The third was an artificial intelligence firm, BioSensics, in the Boston area, which does our algorithms for our personal emergency response and algorithms for chronic disease management.
And then the last company we bought was Current Health, which is a company out of Boston and Scotland. And Current Health really provides the care at home platform which takes those remote patient monitoring devices, connects them to the home hub, which I’ve talked about, and then runs a clinical command center to check the vitals coming off of the patient all the time.
Andy Binns: It’s those things that round out the strategy. They’re not the strategy, right? It’s not a matter of let’s go buy it and then hope they know what they’re doing, which, candidly, is another approach that people have to M&A, which we could spend more than half an hour talking about, I suspect, as we’ve both seen it happen. This is rounding out your strategy in these ways.
Deborah DiSanzo: We did the new strategy in September of 2020, and in particularly the care at home space, we said, ‘we can either build this or buy this’. And so we went down both paths because sometimes you think you can buy something, sometimes it’s not there. We looked at 300 companies in the remote patient monitoring space. We wanted a company with a great leadership team, a really current platform, Current Health- that’s funny.
A really current platform. But we were building at the same time. Yeah. And then when we acquired Current Health, we stopped the internal development.
So you are exactly right. We built the strategy on top of Best Buy’s core competencies.
In this bit, we needed a platform for care at home and we found Current Health.

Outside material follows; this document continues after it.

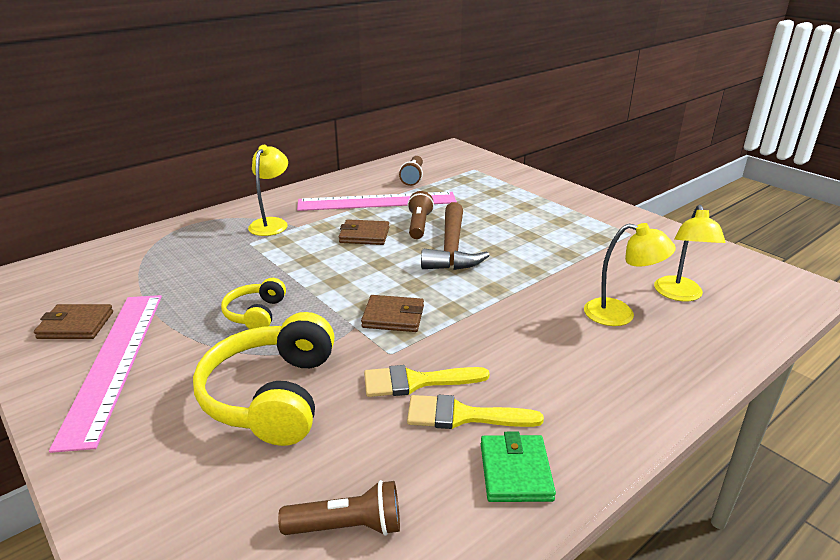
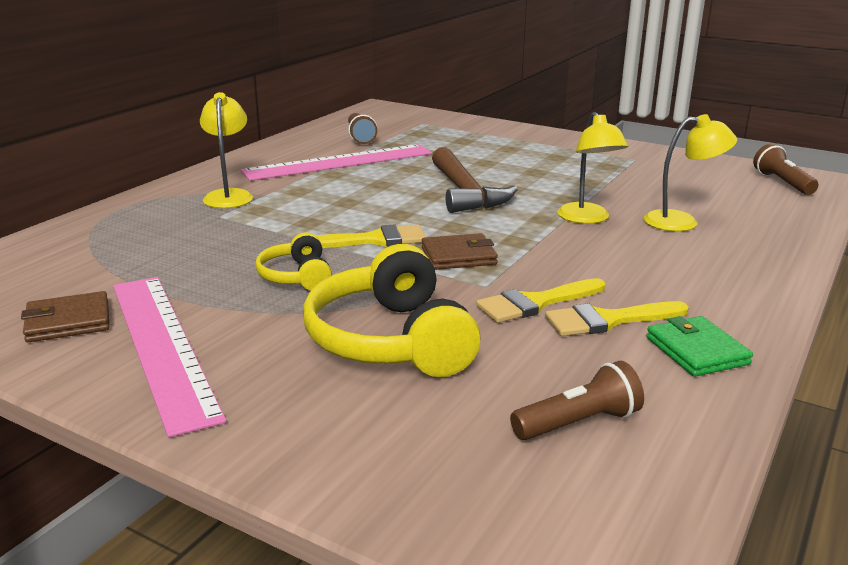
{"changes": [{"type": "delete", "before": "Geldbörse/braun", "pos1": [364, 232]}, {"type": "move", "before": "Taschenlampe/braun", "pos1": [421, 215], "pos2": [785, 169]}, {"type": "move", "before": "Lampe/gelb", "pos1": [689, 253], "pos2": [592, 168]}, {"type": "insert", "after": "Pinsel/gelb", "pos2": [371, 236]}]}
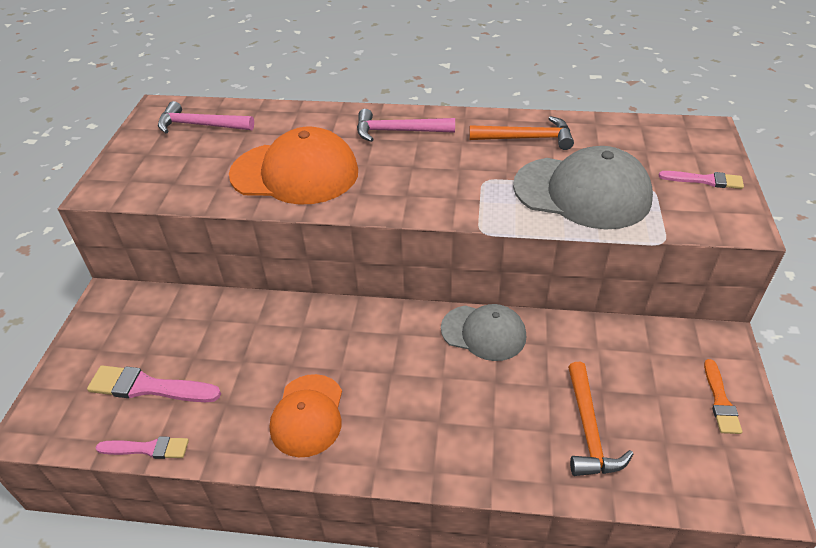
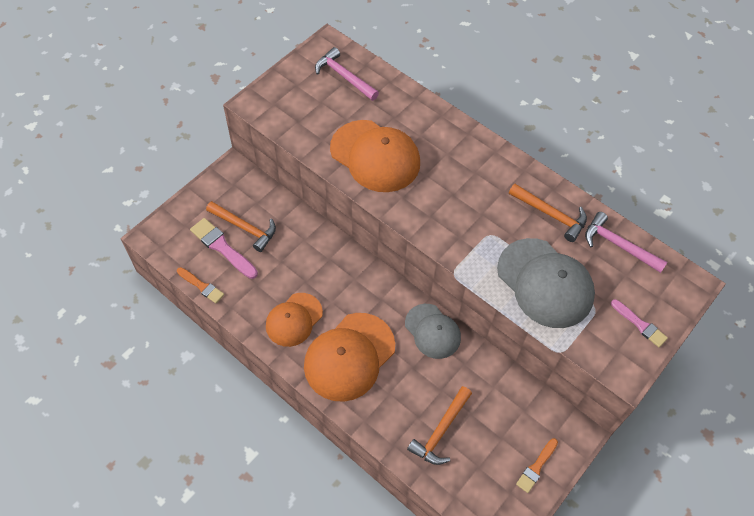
{"changes": [{"type": "recolor", "before": "Pinsel/rosa", "after": "Pinsel/orange", "pos1": [142, 448], "pos2": [200, 285]}, {"type": "move", "before": "Hammer/rosa", "pos1": [406, 125], "pos2": [626, 242]}, {"type": "insert", "after": "Hammer/orange", "pos2": [241, 226]}, {"type": "insert", "after": "Kappe/orange", "pos2": [349, 357]}]}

Andy Binns: Last few minutes of our conversation here, Deborah, and, our audience are people who are either Corporate Explorers, already, people who advise Corporate Explorers. But I often like to think of this as speaking to the aspiring corporate explorer because what I find, and I’ve found particularly since I wrote the book, is that every company has them.
They are out there. Christine, my colleague, was telling me at, a client, she found one yesterday who was in tears because he was reading the book and realizing, ‘oh, I’m a Corporate Explorer’. And it’s a sort of self-identity because it can be a very lonely role within a company. And I know that you’ve done it in other firms where it’s been harder than it seems to have been at Best Buy.
What would your advice be to somebody who’s the aspiring Corporate Explorer?
What are the things that you would advise them to, do?
Deborah DiSanzo: First, be bold and courageous.
It’s not a thing for the timid. You are doing something that the firm does not do in general. And so you have to be bold and courageous.
Second is make sure you know what your strategy is. Know your strategy and execute it.
Third is to communicate your progress. If the corporation spent the time to want to create a new venture, they believe in it. Make sure you bring them along.
And the last thing is, when doing your strategy, make sure that you built your strategy on the capabilities and assets that the corporation who’s funding you has.
The reason that this strategy for Best Buy Health makes sense in Best Buy is we use our phenomenal omnichannel, we use Geek Squad, we use our logistics capabilities- we use our capabilities to obtain digital health products. That all fits into Enabled Care at Home. That’s why this makes sense for Best Buy. Do the same thing in your company.
So, be bold and courageous. Create a strategy based on the capabilities and assets of your core company, and make sure you follow that strategy and communicate the progress.
Andy Binns: That is fantastic advice, Deborah. I love it.
It’s been a pleasure speaking with you and I’m sure that our listeners and viewers will appreciate your insights and the story at Best Buy Health from which we can all draw some inspiration as well as going along and taking advantage of your services.
Deborah DiSanzo: Andy, thank you very much. It really was my pleasure.